I sit down intending to get work done and then wake up four hours later confused and just as exhausted as when I fell asleep. When I want to sleep my brain takes the opportunity to give me a rundown of mistake I have ever made, everything I wish I had said but didn’t and everything I wanted to do but couldn’t. I feel like I’m trapped in my own head.
I wrote papers and failed to turn them in because I was so completely disappointed by what I had written. Then I lay in bed and wondered why I couldn’t be better. I get so angry and nervous that I don’t eat when I know I should. I sleep too much or not enough. I don’t remember what happens during the day and I don’t really want to because there doesn’t seem to be much worth remembering. There were days where I was filled with this incredibly certain sense of doom, not just for myself but for every single person that I saw. I couldn’t even look at other people without feeling scared and anxious.
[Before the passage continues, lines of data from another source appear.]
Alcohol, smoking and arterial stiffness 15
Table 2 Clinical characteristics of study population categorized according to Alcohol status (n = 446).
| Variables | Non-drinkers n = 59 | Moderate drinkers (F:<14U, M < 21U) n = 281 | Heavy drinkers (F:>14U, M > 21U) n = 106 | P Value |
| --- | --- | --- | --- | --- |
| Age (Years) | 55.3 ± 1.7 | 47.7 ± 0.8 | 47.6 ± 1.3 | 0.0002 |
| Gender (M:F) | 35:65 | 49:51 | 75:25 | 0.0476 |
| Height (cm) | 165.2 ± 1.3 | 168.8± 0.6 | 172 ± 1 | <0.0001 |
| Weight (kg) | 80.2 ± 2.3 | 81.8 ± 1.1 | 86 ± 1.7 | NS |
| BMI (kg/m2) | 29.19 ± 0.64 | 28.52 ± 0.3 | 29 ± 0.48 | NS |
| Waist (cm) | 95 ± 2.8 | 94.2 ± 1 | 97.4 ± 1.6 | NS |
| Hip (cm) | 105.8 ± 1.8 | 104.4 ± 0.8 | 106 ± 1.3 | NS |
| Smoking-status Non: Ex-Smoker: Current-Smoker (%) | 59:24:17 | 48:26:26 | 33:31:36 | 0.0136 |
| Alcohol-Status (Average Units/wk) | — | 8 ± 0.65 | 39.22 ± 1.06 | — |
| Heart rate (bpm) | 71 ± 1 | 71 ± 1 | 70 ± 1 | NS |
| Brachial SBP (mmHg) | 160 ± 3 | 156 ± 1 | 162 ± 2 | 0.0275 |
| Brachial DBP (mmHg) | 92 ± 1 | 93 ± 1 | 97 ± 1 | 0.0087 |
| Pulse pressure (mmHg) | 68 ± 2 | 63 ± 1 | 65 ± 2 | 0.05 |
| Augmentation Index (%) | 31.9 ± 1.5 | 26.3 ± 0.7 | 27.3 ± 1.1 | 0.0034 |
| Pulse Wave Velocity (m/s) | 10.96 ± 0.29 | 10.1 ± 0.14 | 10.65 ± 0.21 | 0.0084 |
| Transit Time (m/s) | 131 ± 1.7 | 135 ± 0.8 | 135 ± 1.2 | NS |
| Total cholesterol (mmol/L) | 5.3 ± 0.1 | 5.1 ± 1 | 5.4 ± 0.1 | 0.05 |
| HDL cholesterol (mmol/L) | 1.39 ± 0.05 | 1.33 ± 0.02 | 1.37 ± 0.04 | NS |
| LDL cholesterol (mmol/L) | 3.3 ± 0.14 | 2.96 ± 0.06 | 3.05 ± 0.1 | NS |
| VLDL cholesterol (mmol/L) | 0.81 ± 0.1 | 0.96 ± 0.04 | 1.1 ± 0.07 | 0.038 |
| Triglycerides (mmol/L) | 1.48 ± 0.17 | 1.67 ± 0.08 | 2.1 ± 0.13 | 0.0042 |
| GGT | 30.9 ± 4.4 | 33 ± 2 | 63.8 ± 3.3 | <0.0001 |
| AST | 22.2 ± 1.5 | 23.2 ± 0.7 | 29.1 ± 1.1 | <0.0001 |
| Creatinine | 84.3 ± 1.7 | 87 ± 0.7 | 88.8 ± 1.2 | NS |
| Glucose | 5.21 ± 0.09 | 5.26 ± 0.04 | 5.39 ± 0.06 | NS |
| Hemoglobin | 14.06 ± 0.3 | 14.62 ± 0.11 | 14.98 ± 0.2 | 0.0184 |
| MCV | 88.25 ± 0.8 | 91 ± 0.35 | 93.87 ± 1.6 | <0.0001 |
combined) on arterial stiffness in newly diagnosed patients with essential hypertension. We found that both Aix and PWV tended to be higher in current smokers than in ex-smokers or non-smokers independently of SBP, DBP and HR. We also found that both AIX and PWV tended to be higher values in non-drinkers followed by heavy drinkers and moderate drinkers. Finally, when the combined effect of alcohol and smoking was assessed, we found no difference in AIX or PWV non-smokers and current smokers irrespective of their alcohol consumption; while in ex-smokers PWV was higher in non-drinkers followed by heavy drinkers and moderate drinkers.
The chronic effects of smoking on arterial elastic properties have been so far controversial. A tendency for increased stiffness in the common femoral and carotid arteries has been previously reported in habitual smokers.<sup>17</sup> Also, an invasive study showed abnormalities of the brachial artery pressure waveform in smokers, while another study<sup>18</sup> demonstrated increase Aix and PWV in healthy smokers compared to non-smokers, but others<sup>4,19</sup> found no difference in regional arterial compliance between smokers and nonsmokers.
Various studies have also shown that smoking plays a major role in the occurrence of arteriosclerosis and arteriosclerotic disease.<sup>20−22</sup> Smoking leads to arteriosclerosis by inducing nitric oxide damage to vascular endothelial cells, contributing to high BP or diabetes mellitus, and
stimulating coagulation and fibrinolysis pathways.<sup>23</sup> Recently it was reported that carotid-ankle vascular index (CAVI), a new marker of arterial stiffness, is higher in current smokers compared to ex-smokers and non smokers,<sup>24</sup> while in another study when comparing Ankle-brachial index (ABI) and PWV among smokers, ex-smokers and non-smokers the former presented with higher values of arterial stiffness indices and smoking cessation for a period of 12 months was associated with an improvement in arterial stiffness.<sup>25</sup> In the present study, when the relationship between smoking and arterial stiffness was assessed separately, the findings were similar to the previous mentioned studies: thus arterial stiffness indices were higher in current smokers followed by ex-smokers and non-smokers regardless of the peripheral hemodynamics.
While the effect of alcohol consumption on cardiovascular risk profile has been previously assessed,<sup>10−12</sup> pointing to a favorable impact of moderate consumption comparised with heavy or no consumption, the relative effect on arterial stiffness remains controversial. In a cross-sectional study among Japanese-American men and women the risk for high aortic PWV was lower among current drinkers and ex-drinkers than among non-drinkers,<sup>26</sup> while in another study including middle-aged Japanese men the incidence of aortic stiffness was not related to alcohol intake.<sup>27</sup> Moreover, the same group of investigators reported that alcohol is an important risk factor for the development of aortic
This is by no means an account of the worst of human suffering, I still have a lot of joy and opportunity in my life. I tend to tell myself that I haven’t suffered enough to deserve help but you don’t have to have the world’s saddest story (played on the world’s tiniest violin) to ask for help or to need it. The argument that you should be grateful things aren’t worse is meant to give perspective. I used the fact that I wasn’t completely miserable all the time to avoid addressing the problem.
Berea is imperfect, there doesn’t seem to be enough counselors to meet the demand. I wasn’t sure that white counselors would understand my racial angst or that they would even be open to hear about it. However the counselors are all incredibly well trained and invested people. If you need to talk to someone immediately you will be seen. Nothing has been resolved. I have unresolved task piling up that I have yet to turn in. I haven’t registered for classes. I am still academically a mess, I’m still tired and angry and inexplicably sad but in addition to those things I’m a little hopeful which is a start.